Rover serait donc la révélation de l’année ? Et si, faute de mieux, on avait un petit peu exagéré ?
Lorsque, comme moi, vous aimez déambuler entre les étalages des disquaires, la pochette d’un album est souvent le premier élément qui vous fait entrer en contact avec l’univers d’un artiste. Je me souviens, par exemple, avoir acheté le premier album des Dresden Dolls sur la foi de la pochette, sans jamais les avoir entendus. Idem, il y a quelques jours pour le fabuleux MU.ZZ.LE de Gonjasufi. A l’inverse, il est des pochettes de disque qui vous inspirent une immédiate répulsion et vous dissuadent d’aller voir plus loin. La mine patibulaire d’un grand gaillard hirsute et peu avenant avait anéanti sur le champ toutes mes velléités d’entrer dans l’univers de Rover. Avouez qu’en matière de visuel, on peut difficilement faire plus prétentieux. Moi, ma gueule en grand, arborant un air de supériorité aristocratique. Rover a beau affirmer que son expression sur la pochette reflète l’exigence qu’il a vis-à-vis de la musique, je n’y vois que forfanterie et égocentrisme. Mais devant les flots d’enthousiasme béat et les torrents de dithyrambes qu’inspirait Rover à mes confrères, je suis passé outre ma réticence initiale et me suis mis en devoir d’écouter l’album dans son intégralité afin de vous livrer ici mon sentiment.

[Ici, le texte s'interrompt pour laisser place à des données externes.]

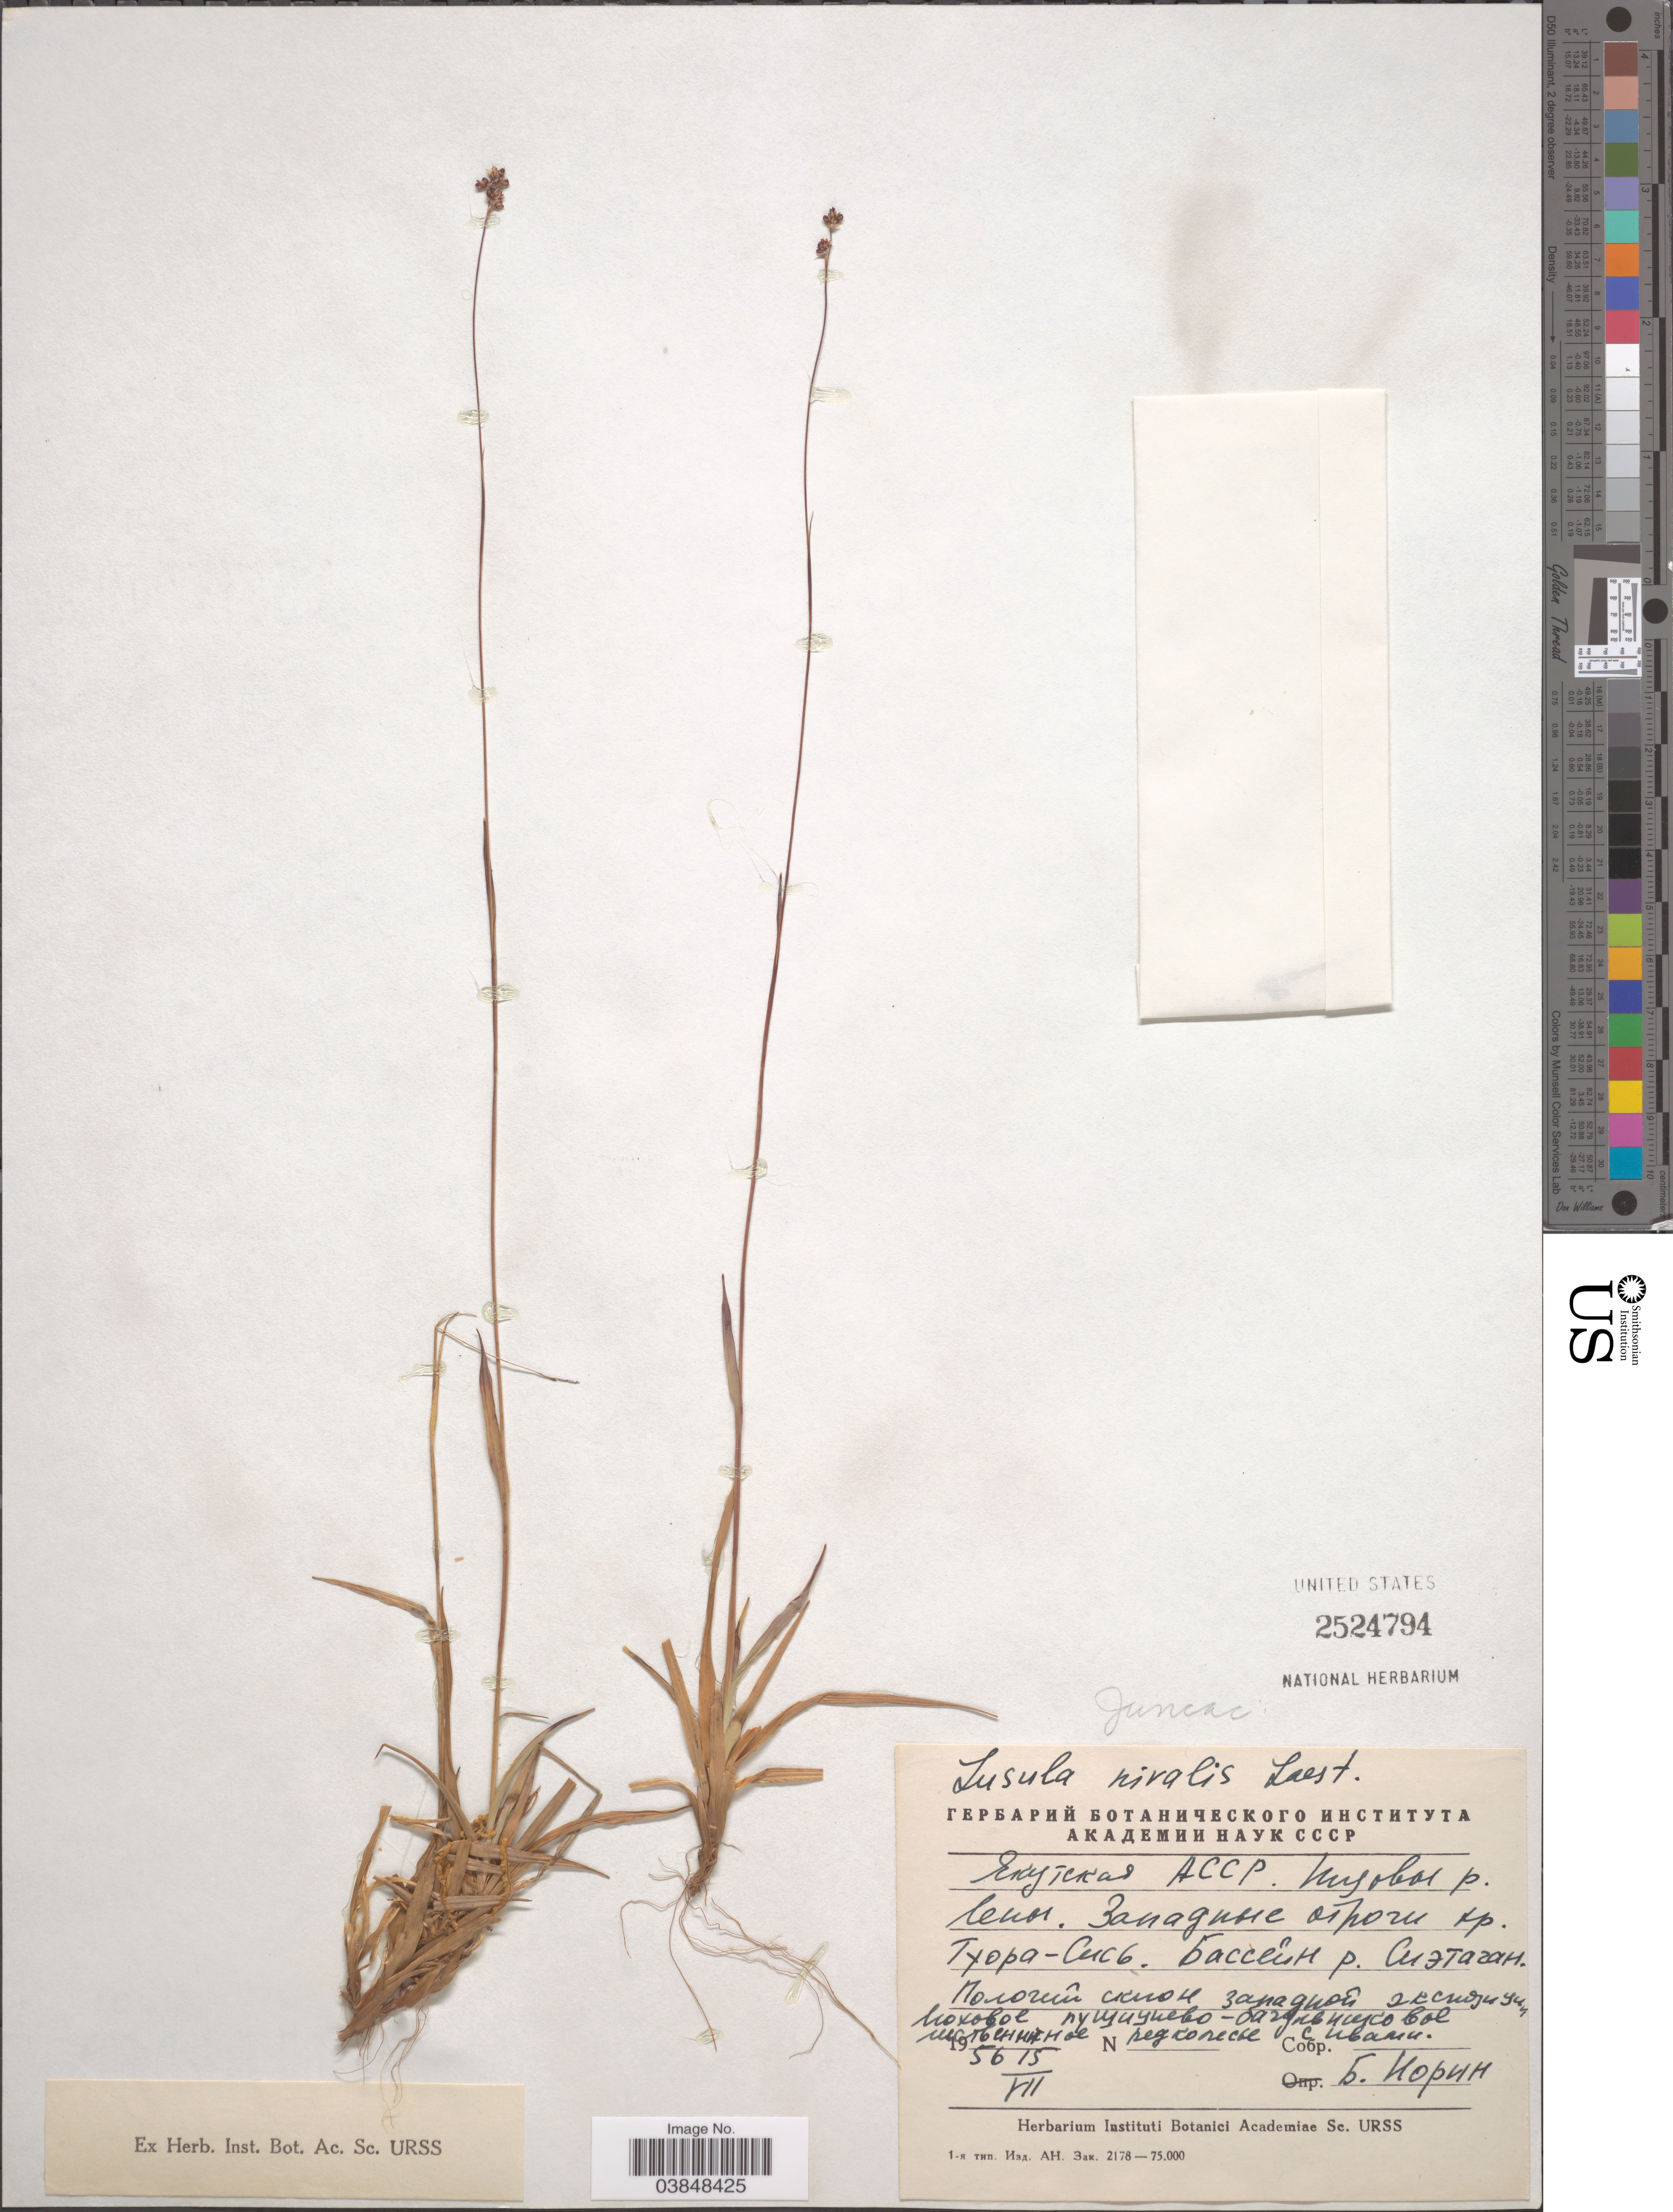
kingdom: Plantae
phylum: Tracheophyta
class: Liliopsida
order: Poales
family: Juncaceae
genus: Luzula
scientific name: Luzula nivalis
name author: (Laest.) Spreng.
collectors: X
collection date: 1956-07-15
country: Russian Federation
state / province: Sakha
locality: downstream of river Lena, western slopes of Mts Tuora-Sis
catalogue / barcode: US 2524794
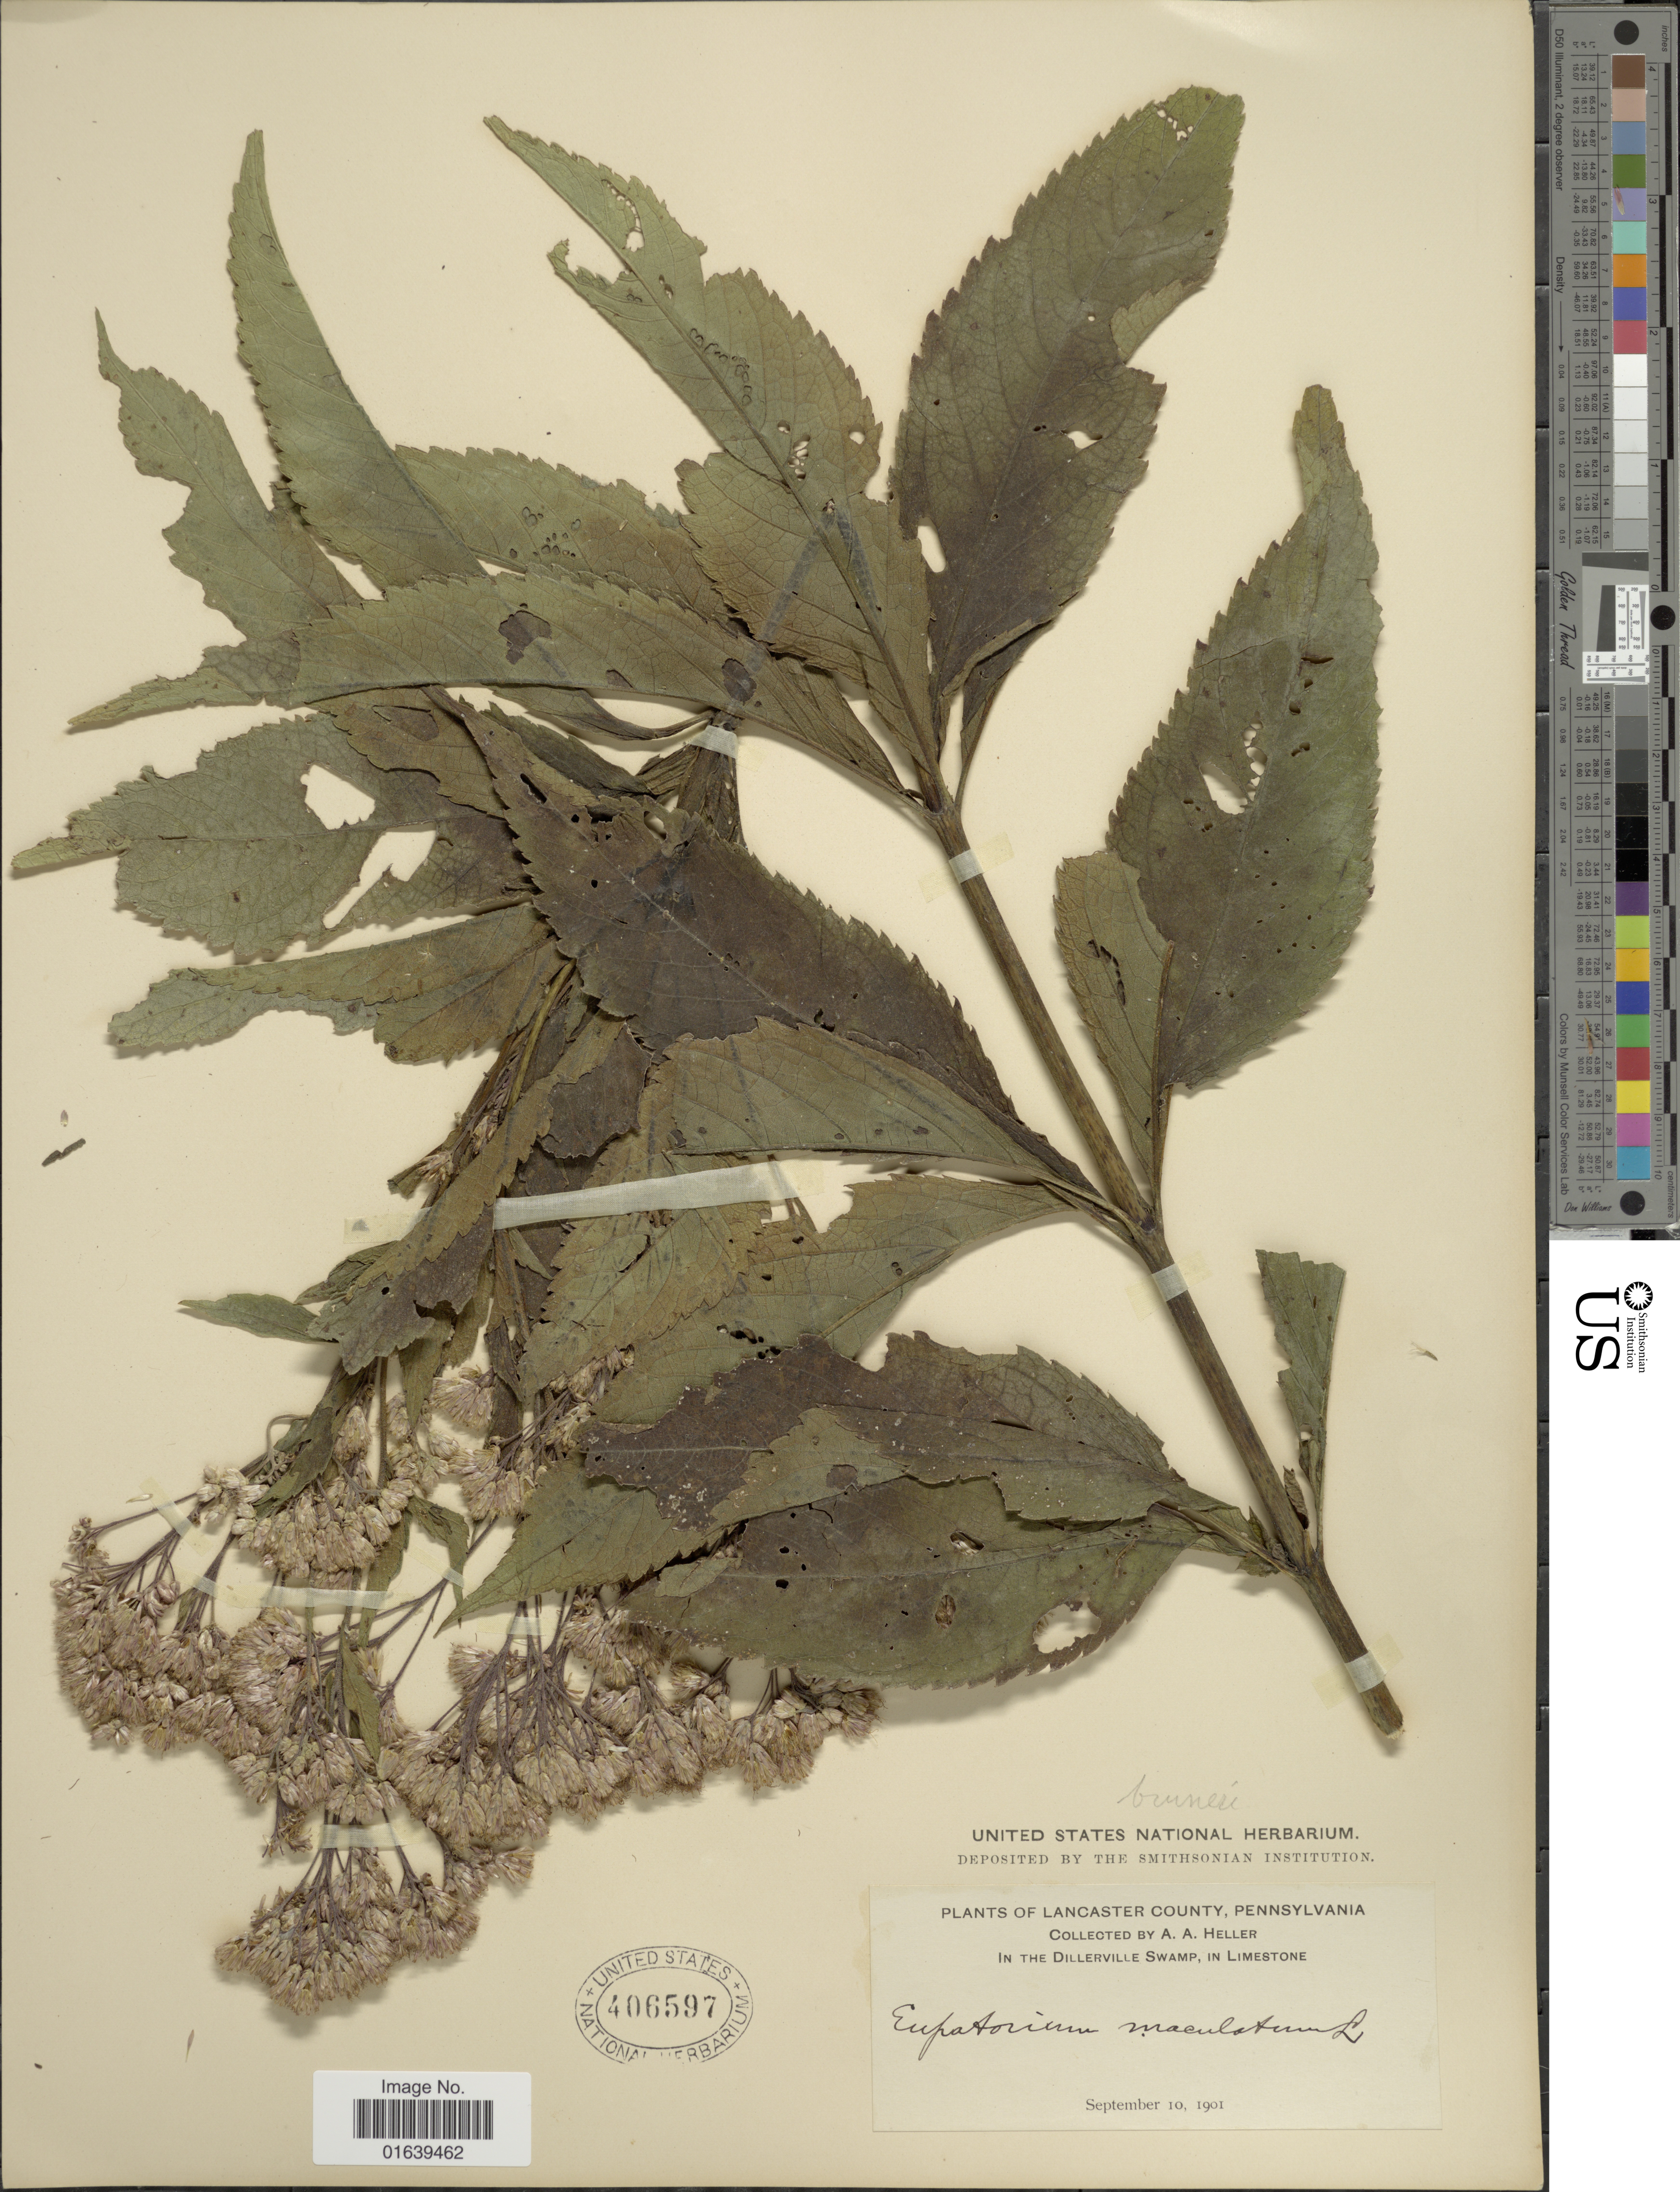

Hélas, force est de constater que le contenu ne fait que confirmer l’impression laissée par l’emballage. En matière de pompage, Rover ne nous épargne rien. Bowie, Radiohead, Muse, Jeff Buckley, tout y passe. On a déjà tellement tout entendu qu’on se croirait dans un musée. Le défaut majeur de ce disque, c’est qu’il manque cruellement de personnalité. Du début à la fin, Rover reste empêtré dans ses influences, comme un petit enfant dans des vêtements trop grands pour lui. Certes, les mélodies ne sont pas désagréables et le garçon chante très bien. Trop bien peut-être, car à force de vouloir faire montre de sa remarquable technique vocale, il passe à côté de l’essentiel : l’émotion. Rover use et abuse de cette voix de tête qui, employée sans clairvoyance, m’a vite lassé. Ce n’est pas un hasard si l’un des rares morceaux qui, à mon sens, échappe au naufrage est Full of Grace (et le morceau caché qui lui succède), presque intégralement chanté dans les graves. Là où certains journalistes voient du lyrisme, je ne vois que prétention et grandiloquence. Là où ils voient l’émergence d’un nouveau talent, je ne vois que des journalistes empressés qui s’emballent devant le premier chanteur pop français un tantinet doué.
Il y a des qualités évidentes dans ce premier album mais, malheureusement, le manque de modestie de l’ensemble aboutit à un gâchis colossal. Rover n’est pas dénué de talent. Il se trouve simplement que ce talent est mal exploité. Qu’il se coupe les cheveux, sourit un peu, se détache davantage de ses influences et simplifie son chant et il se pourrait bien que son prochain album soit véritablement excellent. Pour le moment, on en est encore bien loin et ce premier disque a les qualités et surtout les défauts d’un brouillon, n’en déplaise à mes confrères…Si Rover ne change pas rapidement de trajectoire, il pourrait très vite finir à la casse.